■ AIM OF THE EXERCISE
Replace "Identify" with "Locate" in the rows from the start through the line that contains "text_box [1518, 1106, 1594, 1182]", and write those lines out again with nothing else altered.

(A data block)
········

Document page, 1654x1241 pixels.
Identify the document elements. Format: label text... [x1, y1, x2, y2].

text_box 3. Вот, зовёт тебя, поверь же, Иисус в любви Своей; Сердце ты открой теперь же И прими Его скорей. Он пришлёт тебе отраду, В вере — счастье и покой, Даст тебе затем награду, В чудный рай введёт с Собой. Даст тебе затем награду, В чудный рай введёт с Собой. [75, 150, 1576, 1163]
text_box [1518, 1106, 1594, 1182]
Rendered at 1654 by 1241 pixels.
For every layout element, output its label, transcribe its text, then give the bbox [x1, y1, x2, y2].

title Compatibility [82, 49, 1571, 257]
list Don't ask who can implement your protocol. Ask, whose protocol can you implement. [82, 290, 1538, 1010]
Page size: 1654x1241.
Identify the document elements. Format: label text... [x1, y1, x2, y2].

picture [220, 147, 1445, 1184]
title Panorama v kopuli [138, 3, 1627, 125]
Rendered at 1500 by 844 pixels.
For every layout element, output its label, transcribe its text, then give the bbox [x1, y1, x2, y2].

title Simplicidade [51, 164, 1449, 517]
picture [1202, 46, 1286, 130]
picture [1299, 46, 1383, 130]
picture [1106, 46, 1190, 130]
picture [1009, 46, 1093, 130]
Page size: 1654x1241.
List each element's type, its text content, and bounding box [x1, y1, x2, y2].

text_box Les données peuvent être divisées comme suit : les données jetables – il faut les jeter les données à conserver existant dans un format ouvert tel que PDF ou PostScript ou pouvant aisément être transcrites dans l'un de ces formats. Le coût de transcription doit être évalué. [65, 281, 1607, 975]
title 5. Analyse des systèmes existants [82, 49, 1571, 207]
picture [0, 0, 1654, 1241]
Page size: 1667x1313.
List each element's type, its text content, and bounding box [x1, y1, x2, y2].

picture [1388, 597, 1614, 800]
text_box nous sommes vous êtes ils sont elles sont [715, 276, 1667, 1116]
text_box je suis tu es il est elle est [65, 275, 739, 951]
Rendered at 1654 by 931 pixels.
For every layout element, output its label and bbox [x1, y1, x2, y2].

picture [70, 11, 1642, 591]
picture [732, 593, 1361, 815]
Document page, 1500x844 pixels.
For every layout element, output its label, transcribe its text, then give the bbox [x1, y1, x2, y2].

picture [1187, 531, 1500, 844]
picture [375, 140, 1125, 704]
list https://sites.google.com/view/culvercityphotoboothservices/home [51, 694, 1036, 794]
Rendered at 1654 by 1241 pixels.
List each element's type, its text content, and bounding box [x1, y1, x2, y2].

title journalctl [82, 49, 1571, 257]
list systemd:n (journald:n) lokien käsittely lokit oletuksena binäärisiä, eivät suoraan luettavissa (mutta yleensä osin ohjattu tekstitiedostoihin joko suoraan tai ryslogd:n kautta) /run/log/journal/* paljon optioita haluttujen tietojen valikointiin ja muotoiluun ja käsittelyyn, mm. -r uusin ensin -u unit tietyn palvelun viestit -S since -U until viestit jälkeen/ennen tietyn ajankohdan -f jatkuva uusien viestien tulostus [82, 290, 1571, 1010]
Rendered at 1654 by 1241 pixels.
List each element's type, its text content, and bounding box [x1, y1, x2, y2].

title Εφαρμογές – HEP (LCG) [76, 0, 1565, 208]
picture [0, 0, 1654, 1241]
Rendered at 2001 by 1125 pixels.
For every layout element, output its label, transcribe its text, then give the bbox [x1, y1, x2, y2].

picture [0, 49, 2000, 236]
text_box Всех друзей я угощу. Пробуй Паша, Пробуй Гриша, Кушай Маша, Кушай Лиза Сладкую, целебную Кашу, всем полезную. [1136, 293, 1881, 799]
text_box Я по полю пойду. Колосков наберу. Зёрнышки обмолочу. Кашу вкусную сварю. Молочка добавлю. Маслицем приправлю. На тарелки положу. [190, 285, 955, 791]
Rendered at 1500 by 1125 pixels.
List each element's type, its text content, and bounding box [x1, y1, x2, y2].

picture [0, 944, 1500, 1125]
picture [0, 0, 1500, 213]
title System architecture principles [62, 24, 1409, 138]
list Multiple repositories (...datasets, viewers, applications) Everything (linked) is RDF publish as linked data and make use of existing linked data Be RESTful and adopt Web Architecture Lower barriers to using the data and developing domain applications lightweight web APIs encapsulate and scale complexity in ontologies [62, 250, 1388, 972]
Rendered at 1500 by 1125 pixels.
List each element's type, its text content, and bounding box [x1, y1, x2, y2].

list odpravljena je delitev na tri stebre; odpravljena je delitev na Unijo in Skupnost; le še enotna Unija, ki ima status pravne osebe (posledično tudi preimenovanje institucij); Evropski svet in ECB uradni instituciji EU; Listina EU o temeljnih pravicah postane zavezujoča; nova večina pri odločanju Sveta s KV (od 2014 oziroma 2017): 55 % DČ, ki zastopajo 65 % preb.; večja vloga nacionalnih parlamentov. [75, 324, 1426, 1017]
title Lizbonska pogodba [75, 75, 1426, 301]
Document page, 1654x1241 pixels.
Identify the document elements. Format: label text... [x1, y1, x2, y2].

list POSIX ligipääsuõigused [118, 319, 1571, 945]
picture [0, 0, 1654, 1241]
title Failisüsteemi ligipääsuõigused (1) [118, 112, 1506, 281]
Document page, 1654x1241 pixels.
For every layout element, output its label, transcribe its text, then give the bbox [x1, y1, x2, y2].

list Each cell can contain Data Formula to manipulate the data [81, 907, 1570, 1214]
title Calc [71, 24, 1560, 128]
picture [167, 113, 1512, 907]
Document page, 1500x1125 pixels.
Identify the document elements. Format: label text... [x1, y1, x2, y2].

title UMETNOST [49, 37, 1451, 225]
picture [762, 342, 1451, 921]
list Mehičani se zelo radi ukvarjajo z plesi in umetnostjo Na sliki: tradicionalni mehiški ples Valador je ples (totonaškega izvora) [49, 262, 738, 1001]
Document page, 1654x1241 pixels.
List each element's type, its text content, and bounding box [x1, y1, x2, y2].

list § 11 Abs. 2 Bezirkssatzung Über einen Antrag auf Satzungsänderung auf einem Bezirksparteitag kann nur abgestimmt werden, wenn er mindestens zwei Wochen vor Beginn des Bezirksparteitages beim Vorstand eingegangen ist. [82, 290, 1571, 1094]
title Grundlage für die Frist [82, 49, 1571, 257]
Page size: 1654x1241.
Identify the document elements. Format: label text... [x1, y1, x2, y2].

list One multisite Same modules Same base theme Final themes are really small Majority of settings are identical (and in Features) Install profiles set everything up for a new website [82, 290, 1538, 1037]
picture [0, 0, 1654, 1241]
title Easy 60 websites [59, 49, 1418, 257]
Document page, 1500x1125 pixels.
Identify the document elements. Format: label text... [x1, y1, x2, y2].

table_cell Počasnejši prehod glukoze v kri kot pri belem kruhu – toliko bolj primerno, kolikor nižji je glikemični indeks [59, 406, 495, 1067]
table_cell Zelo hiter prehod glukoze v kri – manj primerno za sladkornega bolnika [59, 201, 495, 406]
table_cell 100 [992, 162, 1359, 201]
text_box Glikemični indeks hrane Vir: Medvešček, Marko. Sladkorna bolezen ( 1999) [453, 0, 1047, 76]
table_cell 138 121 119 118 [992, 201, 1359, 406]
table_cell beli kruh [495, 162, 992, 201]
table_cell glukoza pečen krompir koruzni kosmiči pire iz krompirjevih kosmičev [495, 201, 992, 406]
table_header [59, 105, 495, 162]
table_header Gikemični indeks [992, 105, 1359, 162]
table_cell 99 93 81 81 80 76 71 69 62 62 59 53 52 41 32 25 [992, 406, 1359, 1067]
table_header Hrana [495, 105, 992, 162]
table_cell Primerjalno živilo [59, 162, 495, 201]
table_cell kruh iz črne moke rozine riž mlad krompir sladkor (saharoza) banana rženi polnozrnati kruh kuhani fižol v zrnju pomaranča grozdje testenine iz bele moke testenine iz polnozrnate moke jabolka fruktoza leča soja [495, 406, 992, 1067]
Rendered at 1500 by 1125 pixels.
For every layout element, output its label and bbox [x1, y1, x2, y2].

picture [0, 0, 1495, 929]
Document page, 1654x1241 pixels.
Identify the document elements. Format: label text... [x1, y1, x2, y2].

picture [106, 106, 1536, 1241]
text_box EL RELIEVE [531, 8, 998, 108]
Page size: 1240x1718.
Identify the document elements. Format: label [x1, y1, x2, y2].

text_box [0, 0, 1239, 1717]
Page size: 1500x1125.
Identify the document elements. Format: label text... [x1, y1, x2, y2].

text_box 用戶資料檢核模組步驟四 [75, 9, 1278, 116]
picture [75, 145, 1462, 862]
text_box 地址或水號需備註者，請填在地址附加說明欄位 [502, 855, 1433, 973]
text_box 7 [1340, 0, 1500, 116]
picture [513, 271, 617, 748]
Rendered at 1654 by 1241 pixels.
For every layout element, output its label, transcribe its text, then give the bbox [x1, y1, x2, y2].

········

■ EXPECTED ANSWER
Document page, 1654x1241 pixels.
Locate the document elements. Format: label text... [x1, y1, x2, y2].

text_box 3. Вот, зовёт тебя, поверь же, Иисус в любви Своей; Сердце ты открой теперь же И прими Его скорей. Он пришлёт тебе отраду, В вере — счастье и покой, Даст тебе затем награду, В чудный рай введёт с Собой. Даст тебе затем награду, В чудный рай введёт с Собой. [75, 150, 1576, 1163]
text_box [1518, 1106, 1594, 1182]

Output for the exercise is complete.